31章 ふたたびルネットの話術


ガウェインとの決戦で負った怪我が癒えると、イヴァンは即座に宮廷を出発した。
旅の仲間はライオンだけ。いまや、ライオンなしでの生活は考えらなくなっていたのだ。

イヴァンとライオンは、ローディーヌの領地を目指して進む。
やがて、泉にたどり着くとイヴァンは泉の水をそばの岩にかける。
たちまちに大嵐がやってきた。

この大嵐で、ローディーヌの治める街は大混乱に陥った。
――ていうか、もっと穏健な方法でローディーヌの街に行けないのだろうかと思うけれど、なんでも異界らしいので仕方ない。

「まったく、なんということかしら!
街を荒らすものは誰であろうと、決して許せないのだわ。」

と、ローディーヌは言った。

「で、ございますねぇ。」とルネットが相槌を打つ。
「いつまでも、泉を守る騎士がいないのでは、領民も安心できません。
近いうちに、何とかしなければなりませんね。」

「ルネット、なにか考えがあるのなら言ってみなさい。
貴女はなかなか賢いですからね、きっと言い考えがあるのでしょう?」

「そうですねぇ…。」

と、考えこむフリをしながらも、ルネットの考えというのはすでに決まっている。

「レディ、心当たりといえばこんな騎士がいます。
その方は、巨人を退治し、1対3の決闘にも勝利した強い騎士です。
この方なら適任ではないでしょうか?
彼の居場所も、だいたいわかっております。
ただ、問題がありまして…。」

言わずと知れた『獅子を連れた騎士』のことだ。
ローディーヌの方も、以前ルネットの救出に現れた『獅子を連れた騎士』と面識がある。
一度あっただけであるが、ローディーヌの方は『獅子を連れた騎士』に対してそれなりに好感を持っていた。
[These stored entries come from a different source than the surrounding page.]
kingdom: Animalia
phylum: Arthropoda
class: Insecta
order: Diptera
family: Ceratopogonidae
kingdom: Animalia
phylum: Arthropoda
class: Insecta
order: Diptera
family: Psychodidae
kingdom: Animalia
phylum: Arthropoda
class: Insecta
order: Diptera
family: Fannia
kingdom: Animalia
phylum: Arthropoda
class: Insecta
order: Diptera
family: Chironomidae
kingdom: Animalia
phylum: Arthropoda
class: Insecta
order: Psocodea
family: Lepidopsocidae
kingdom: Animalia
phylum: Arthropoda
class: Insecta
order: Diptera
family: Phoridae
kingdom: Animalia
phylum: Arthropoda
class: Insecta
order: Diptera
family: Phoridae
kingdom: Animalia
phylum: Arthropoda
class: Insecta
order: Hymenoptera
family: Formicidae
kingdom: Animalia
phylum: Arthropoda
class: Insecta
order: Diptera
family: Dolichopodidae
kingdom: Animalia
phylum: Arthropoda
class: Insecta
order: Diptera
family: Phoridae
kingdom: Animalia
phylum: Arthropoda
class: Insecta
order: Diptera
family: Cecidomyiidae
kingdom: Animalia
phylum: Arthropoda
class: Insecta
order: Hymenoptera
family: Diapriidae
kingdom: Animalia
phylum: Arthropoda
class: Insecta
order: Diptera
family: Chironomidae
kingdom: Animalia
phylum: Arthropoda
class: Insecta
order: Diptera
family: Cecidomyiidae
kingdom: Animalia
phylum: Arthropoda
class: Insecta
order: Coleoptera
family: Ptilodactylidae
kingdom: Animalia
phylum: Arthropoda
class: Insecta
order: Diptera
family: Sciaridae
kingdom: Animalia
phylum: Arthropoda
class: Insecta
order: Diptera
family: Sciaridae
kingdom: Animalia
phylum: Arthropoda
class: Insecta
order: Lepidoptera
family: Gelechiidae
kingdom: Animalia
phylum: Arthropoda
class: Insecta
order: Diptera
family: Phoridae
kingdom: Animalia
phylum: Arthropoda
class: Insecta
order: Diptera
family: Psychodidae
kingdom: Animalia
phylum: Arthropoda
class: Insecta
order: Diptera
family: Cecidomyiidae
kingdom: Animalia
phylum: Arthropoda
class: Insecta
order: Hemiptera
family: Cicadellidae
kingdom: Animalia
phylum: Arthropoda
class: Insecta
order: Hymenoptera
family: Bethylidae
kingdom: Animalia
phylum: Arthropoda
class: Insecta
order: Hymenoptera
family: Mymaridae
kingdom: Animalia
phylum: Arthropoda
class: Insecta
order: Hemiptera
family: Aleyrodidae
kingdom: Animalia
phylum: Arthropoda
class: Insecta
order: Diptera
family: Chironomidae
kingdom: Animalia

「その方なら、いいでしょう。でも、その問題とは何かしら?」

「はい、その方はある貴婦人の怒りに触れてしまい、悲しみのあまり死んでしまいそうになっているそうです。」

「あぁ、その話ですね。
私の方でも、彼がその貴婦人に許されるようになにかできないかしら?」

「レディ、貴女が協力してくださるのなら、きっとうまく行くでしょう。
一つ、誓を立てていただけますか?
彼が貴婦人と和解できるようにする、と。」

ローディーヌにとって異存はない。
深く考えることもなく、膝をついて誓いを立てた。

「神にかけて、私は『獅子を連れた騎士』が貴婦人との愛を取り戻せるよう、全力をつくすことを誓ましょう。」

…このようにして、ルネットはイヴァンとの約束を守ることに成功した(23章参照)。
もう、誓いを立てた以上、ローディーヌはイヴァンを許さざるを得なくなった。
かように、言質とってしまうというやりかたは非常に有用だ。

じっさい、聡明なルネットにとって、この程度のことはそうそう難しいことではない。
ただ、ルネットにとって考えていたよりも達成感を得ることはできなかった。
――どうしてルネットは約束を果たしたのに、達成感を得られなかったのか。
その辺は原文にもないんで、各自が想像して欲しい。

さて、ルネットは馬に乗って城を出ると、イヴァンを探しに出発した。